A number of excellent men, whose only crime was their love to the Lord Jesus, and their faith in His word, suffered about the same time as Paleario. Commissioned spies, in the pay of the Vatican, were dispersed over Italy, who insinuated themselves into private families, and the confidence of individuals, conveying the information which they obtained to the inquisitors. Assuming a variety of characters, they were to be found in the company of the rich and the poor, the learned and illiterate. Many excellent private persons were thus caught in the toils spread by these pests of society. In a short time the prisons of the Inquisition were filled with victims, including persons of noble birth, male and female, industrious mechanics, and many of good reputation for learning and piety. Multitudes were condemned to penance, the galleys, and the flames. To give even an outline of the imprisonments, tortures, and deaths among the Italian Protestants, would be to write a martyrology.

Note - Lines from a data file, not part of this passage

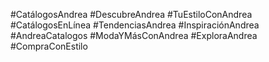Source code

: #CatálogosAndrea
#DescubreAndrea
#TuEstiloConAndrea
#CatálogosEnLínea
#TendenciasAndrea
#InspiraciónAndrea
#AndreaCatalogos
#ModaYMásConAndrea
#ExploraAndrea
#CompraConEstilo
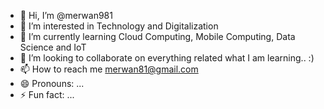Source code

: - 👋 Hi, I’m @merwan981
- 👀 I’m interested in Technology and Digitalization
- 🌱 I’m currently learning Cloud Computing, Mobile Computing, Data Science and IoT
- 💞️ I’m looking to collaborate on everything related what I am learning.. :)
- 📫 How to reach me merwan81@gmail.com
- 😄 Pronouns: ...
- ⚡ Fun fact: ...

<!---
merwan981/merwan981 is a ✨ special ✨ repository because its `README.md` (this file) appears on your GitHub profile.
You can click the Preview link to take a look at your changes.
--->
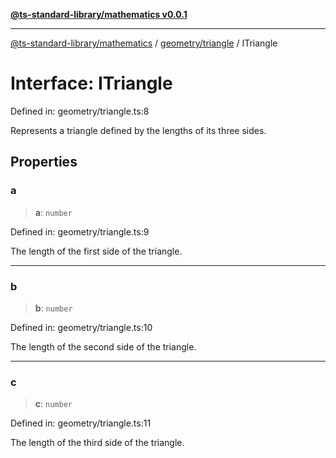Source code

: [**@ts-standard-library/mathematics v0.0.1**](../../../README.md)

***

[@ts-standard-library/mathematics](../../../README.md) / [geometry/triangle](../README.md) / ITriangle

# Interface: ITriangle

Defined in: geometry/triangle.ts:8

Represents a triangle defined by the lengths of its three sides.

## Properties

### a

> **a**: `number`

Defined in: geometry/triangle.ts:9

The length of the first side of the triangle.

***

### b

> **b**: `number`

Defined in: geometry/triangle.ts:10

The length of the second side of the triangle.

***

### c

> **c**: `number`

Defined in: geometry/triangle.ts:11

The length of the third side of the triangle.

"Englishmen," Dr. McCrie observes, "were peculiarly obnoxious to the inquisitors. Dr. Thomas Wilson, afterward secretary to Queen Elizabeth, was accused of heresy, and thrown into the prisons of the Inquisition at Rome, on account of some things which were contained in his books on logic and rhetoric. He made his escape in consequence of his prison doors being broken open during the tumult which took place at the death of Pope Paul IV. Among those who escaped by this occurrence was also John Craig, one of our Reformers, who lived to draw up the National Covenant, in which Scotland solemnly abjured the popish religion. Dr. Thomas Reynolds was less fortunate. In consequence of being subjected to the torture, he died in prison. In the year 1595, two persons were burnt alive in Rome, the one an Englishman, the other a native of Silesia." But enough for the present of these details of misery. A brief notice of those who fled for their lives and liberties, will give the reader some idea of the great and blessed work of God's Holy Spirit in Italy during the sixteenth century. Perhaps in no country in Europe did the word of God so prevail from 1520 to 1550, as in that land of blind superstition, luxury, and licentiousness. Such is the mercy of our God; where sin abounds grace much more abounds, to His praise and glory. "All that the Father giveth Me shall come to Me; and him that cometh to Me I will in no wise cast out." (John 6:3737All that the Father giveth me shall come to me; and him that cometh to me I will in no wise cast out. (John 6:37).)